TASK SET -
a: Rewrite the justice-system excerpt starting at "1) the juvenile" and ending at "be considered redeemed.", replacing "philosophy" with "principle".
b: According to the justice-system excerpt, why does the juvenile justice system give young people a second chance?

EXCERPT TO READ -
The Differences: Being Black or White and a Murderer

by Krea Gomez
Originally published in Davey D's Hip Hop Corner
The killing of 4 Oakland police officers and Lovelle Mixon, the 26 year old who shot it out with the OPD and killed 4 officers before being killed has kept me up at night. No, it's not because I fear for my life or because I am concerned about cop killing becoming a trend but, because as an advocate for youth in the criminal justice system, I am realizing what these youth are up against when it comes to receiving a second chance at life after being released from incarceration. This has been most apparent w/ peoples response and lack of understanding of the life of someone re-entering society after prison. There are a couple of things that people should remember and consider when understanding our criminal justice system.

1) the juvenile justice system, is built of the philosophy that youth don’t have the mental capacity to fully understand the impact of the decisions that result in them being detained. Therefore they deserve a second chance. The juvenile justice system exist to rehabilitate those that are too young to be held fully accountable for their crimes.

2)The CRIMINAL justice system is built on the philosophy that you are old enough and should not only be held accountable for your decisions but should also be punished for your actions. It is NOT rehabilitative (for those that thought it was principled like that) however, the law states for both systems that when you have completed your time you should no longer receive scrutiny or punishment and should be considered redeemed.

However, our laws are contradictory to those basic philosophies of redemption. Laws like the Higher Education Act, which prohibits those that have been convicted of drug crimes from qualifying for financial aid to attend college. Or the Quality Housing and Work Responsibility Act which deems those who have been convicted of, once again a drug or violent felony ineligible for subsidized housing programs. Housing and higher education-two things necessary to achieving a crime free and successful future.with this said, it shouldn’t be a surprise to anyone why life for folks like Lovelle Mixon is so hard after prison and why returning to a life of crime, not only familiar but easy, becomes the destiny for so many leaving prison and re-entering society.

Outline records
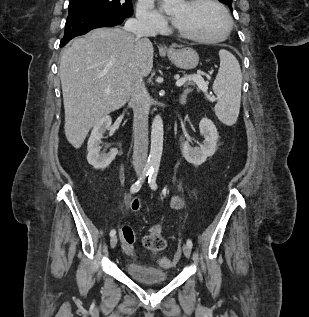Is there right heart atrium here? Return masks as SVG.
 <instances>
[{"label": "right heart atrium", "mask_w": 309, "mask_h": 317, "mask_svg": "<svg viewBox=\"0 0 309 317\" xmlns=\"http://www.w3.org/2000/svg\"><path fill=\"white\" fill-rule=\"evenodd\" d=\"M136 20L144 31L156 32L166 27L165 19L154 9L152 0H138Z\"/></svg>", "instance_id": "obj_1"}]
</instances>
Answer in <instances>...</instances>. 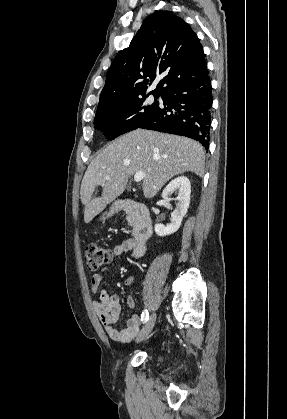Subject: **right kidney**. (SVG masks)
<instances>
[{
    "instance_id": "1",
    "label": "right kidney",
    "mask_w": 287,
    "mask_h": 419,
    "mask_svg": "<svg viewBox=\"0 0 287 419\" xmlns=\"http://www.w3.org/2000/svg\"><path fill=\"white\" fill-rule=\"evenodd\" d=\"M174 192H178V203L175 210L171 213V223L167 226L158 223L154 228L155 233L160 237L173 234L180 228L190 204L191 185L189 179L185 176H180L172 180L163 190L162 198L167 199Z\"/></svg>"
}]
</instances>
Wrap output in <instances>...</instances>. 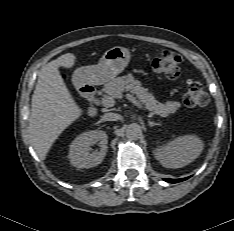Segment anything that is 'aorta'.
<instances>
[{
	"instance_id": "762f6f07",
	"label": "aorta",
	"mask_w": 234,
	"mask_h": 231,
	"mask_svg": "<svg viewBox=\"0 0 234 231\" xmlns=\"http://www.w3.org/2000/svg\"><path fill=\"white\" fill-rule=\"evenodd\" d=\"M125 132H126L127 138H129L131 140L138 139L142 134L141 127L137 123H132V124L128 125L126 127Z\"/></svg>"
}]
</instances>
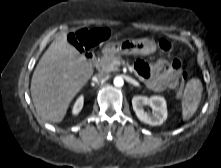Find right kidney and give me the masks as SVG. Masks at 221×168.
Returning <instances> with one entry per match:
<instances>
[{
    "label": "right kidney",
    "instance_id": "ca27d5eb",
    "mask_svg": "<svg viewBox=\"0 0 221 168\" xmlns=\"http://www.w3.org/2000/svg\"><path fill=\"white\" fill-rule=\"evenodd\" d=\"M82 107H83V97L81 96L76 100L74 104L73 114L75 115L78 114L81 111Z\"/></svg>",
    "mask_w": 221,
    "mask_h": 168
}]
</instances>
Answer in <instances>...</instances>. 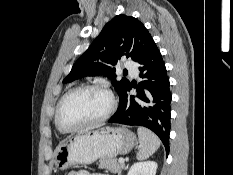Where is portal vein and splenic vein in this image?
I'll use <instances>...</instances> for the list:
<instances>
[{"label": "portal vein and splenic vein", "mask_w": 233, "mask_h": 175, "mask_svg": "<svg viewBox=\"0 0 233 175\" xmlns=\"http://www.w3.org/2000/svg\"><path fill=\"white\" fill-rule=\"evenodd\" d=\"M118 162L124 164L125 160L123 158H119Z\"/></svg>", "instance_id": "obj_1"}]
</instances>
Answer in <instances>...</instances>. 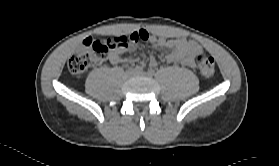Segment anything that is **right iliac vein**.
<instances>
[{"label":"right iliac vein","instance_id":"1","mask_svg":"<svg viewBox=\"0 0 279 166\" xmlns=\"http://www.w3.org/2000/svg\"><path fill=\"white\" fill-rule=\"evenodd\" d=\"M136 70H129L128 72H127V75L128 76H132V75H135L136 74Z\"/></svg>","mask_w":279,"mask_h":166}]
</instances>
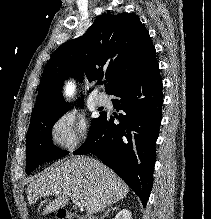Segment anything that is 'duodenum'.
Returning <instances> with one entry per match:
<instances>
[{"label":"duodenum","instance_id":"duodenum-1","mask_svg":"<svg viewBox=\"0 0 211 219\" xmlns=\"http://www.w3.org/2000/svg\"><path fill=\"white\" fill-rule=\"evenodd\" d=\"M69 213H71V212H69ZM74 216H76V219H95V218H91V217H79V216H77L75 214H74Z\"/></svg>","mask_w":211,"mask_h":219}]
</instances>
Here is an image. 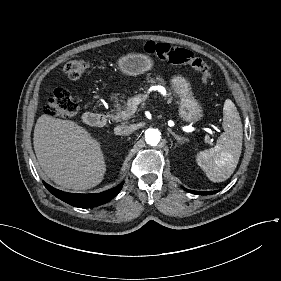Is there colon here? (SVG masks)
<instances>
[{
    "label": "colon",
    "instance_id": "obj_1",
    "mask_svg": "<svg viewBox=\"0 0 281 281\" xmlns=\"http://www.w3.org/2000/svg\"><path fill=\"white\" fill-rule=\"evenodd\" d=\"M137 47L163 62L189 64L201 73L203 79L209 80L211 78L208 65L187 49L174 47L168 43H157L153 41L138 42ZM89 64L88 58H75L65 64L64 73L70 79H78L87 73ZM45 109L48 116L71 119L77 112V105L69 92L60 90L55 92L47 100Z\"/></svg>",
    "mask_w": 281,
    "mask_h": 281
}]
</instances>
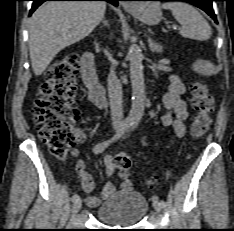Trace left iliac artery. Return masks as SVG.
I'll return each instance as SVG.
<instances>
[{"mask_svg": "<svg viewBox=\"0 0 234 231\" xmlns=\"http://www.w3.org/2000/svg\"><path fill=\"white\" fill-rule=\"evenodd\" d=\"M137 124H138V121H134L131 130H133L137 126ZM159 204H160V206L162 208L165 207V205H166L165 202H164V200H160Z\"/></svg>", "mask_w": 234, "mask_h": 231, "instance_id": "obj_1", "label": "left iliac artery"}]
</instances>
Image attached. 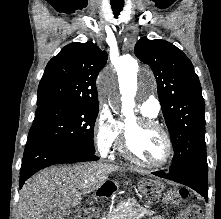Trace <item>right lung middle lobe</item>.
I'll use <instances>...</instances> for the list:
<instances>
[{"mask_svg":"<svg viewBox=\"0 0 221 219\" xmlns=\"http://www.w3.org/2000/svg\"><path fill=\"white\" fill-rule=\"evenodd\" d=\"M37 105L28 139L43 137L77 150L95 153L93 129L99 104L49 101Z\"/></svg>","mask_w":221,"mask_h":219,"instance_id":"dd1d6c3e","label":"right lung middle lobe"}]
</instances>
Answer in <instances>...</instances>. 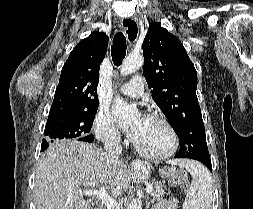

RESULTS OF THE TASKS -
a:
1) the juvenile justice system, is built of the principle that youth don’t have the mental capacity to fully understand the impact of the decisions that result in them being detained. Therefore they deserve a second chance. The juvenile justice system exist to rehabilitate those that are too young to be held fully accountable for their crimes.

2)The CRIMINAL justice system is built on the principle that you are old enough and should not only be held accountable for your decisions but should also be punished for your actions. It is NOT rehabilitative (for those that thought it was principled like that) however, the law states for both systems that when you have completed your time you should no longer receive scrutiny or punishment and should be considered redeemed.

b: The juvenile justice system is built on the philosophy that youth don't have the mental capacity to fully understand the impact of the decisions that led to their detention, so they deserve a second chance. It exists to rehabilitate those too young to be held fully accountable for their crimes.